DIGITAL PERSONAL DATA PROTECTION (DPDP) RULES 2025

NEWS – The Union Ministry of Electronics & Information Technology (MeitY) has notified the Digital Personal Data Protection (DPDP) Rules 2025, operationalising key provisions of the DPDP Act, 2023. These rules aim to strengthen citizens’ control over personal data and ensure accountability among data-processing entities.

HIGHLIGHTS

Key Features of DPDP Rules 2025

1. Establishment of Data Protection Board

• A dedicated Data Protection Board (DPB) to adjudicate data breaches.
• Empowered to levy graded penalties depending on severity and nature of violation.

2. Phased Implementation (12–18 Months)

• Immediate enforcement of some rules.
• Gradual rollout of:
  • Registration and obligations of Consent Managers
  • Mandatory notices by Data Fiduciaries to individuals
  • Major compliance provisions for processing personal data

Citizen-Centric Provisions

3. Enhanced Control Over Personal Data

• Individuals can track misuse of their data across digital platforms.
• Aims to reduce spam calls, unauthorised access to personal information, video, and voice data.

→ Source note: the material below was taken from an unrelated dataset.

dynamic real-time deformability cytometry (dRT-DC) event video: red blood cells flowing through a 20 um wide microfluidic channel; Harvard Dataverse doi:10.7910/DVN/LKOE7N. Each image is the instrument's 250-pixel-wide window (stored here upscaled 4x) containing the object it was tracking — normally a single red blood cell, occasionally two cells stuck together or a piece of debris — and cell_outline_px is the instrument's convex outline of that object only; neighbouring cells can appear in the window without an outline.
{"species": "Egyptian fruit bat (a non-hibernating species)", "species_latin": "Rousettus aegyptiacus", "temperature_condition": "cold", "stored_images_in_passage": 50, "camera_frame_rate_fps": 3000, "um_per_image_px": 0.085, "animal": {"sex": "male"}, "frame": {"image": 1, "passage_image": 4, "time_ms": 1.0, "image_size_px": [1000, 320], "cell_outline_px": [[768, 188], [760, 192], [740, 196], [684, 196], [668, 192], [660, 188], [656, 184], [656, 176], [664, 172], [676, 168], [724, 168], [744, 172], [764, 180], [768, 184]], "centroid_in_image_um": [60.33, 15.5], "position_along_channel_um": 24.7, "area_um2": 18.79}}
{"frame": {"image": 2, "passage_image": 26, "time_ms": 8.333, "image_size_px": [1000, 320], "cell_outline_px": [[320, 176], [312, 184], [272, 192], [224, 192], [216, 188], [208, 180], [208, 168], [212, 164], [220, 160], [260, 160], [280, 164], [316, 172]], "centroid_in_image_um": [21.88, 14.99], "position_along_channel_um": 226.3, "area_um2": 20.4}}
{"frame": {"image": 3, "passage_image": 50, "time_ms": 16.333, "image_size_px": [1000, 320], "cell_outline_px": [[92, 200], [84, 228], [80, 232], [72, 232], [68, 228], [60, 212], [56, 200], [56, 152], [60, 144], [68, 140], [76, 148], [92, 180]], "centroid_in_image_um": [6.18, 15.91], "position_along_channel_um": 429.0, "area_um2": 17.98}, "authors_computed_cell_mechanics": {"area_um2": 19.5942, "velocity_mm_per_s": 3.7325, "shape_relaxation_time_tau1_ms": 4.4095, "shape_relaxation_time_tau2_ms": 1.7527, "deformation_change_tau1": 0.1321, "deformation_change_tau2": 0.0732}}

4. Breach Notification Requirements

• Data fiduciaries must inform affected users:
  • Promptly and clearly
  • Through registered communication channels
• Notification must include:
  • Nature and timing of breach
  • Possible impact
  • Steps taken to prevent recurrence

Data Security Standards

• Mandatory reasonable safeguards, including:
  • Encryption
  • Firewalls
  • Additional security controls for data protection

Data Storage & Erasure

• Personal data not to be retained beyond one year, unless legally required.
• Users to be notified 48 hours before data erasure, except in cases of continued platform usage.

Penalties

• DPDP Act allows penalties up to ₹250 crore per breach.
• Graded penalty mechanism to safeguard small businesses.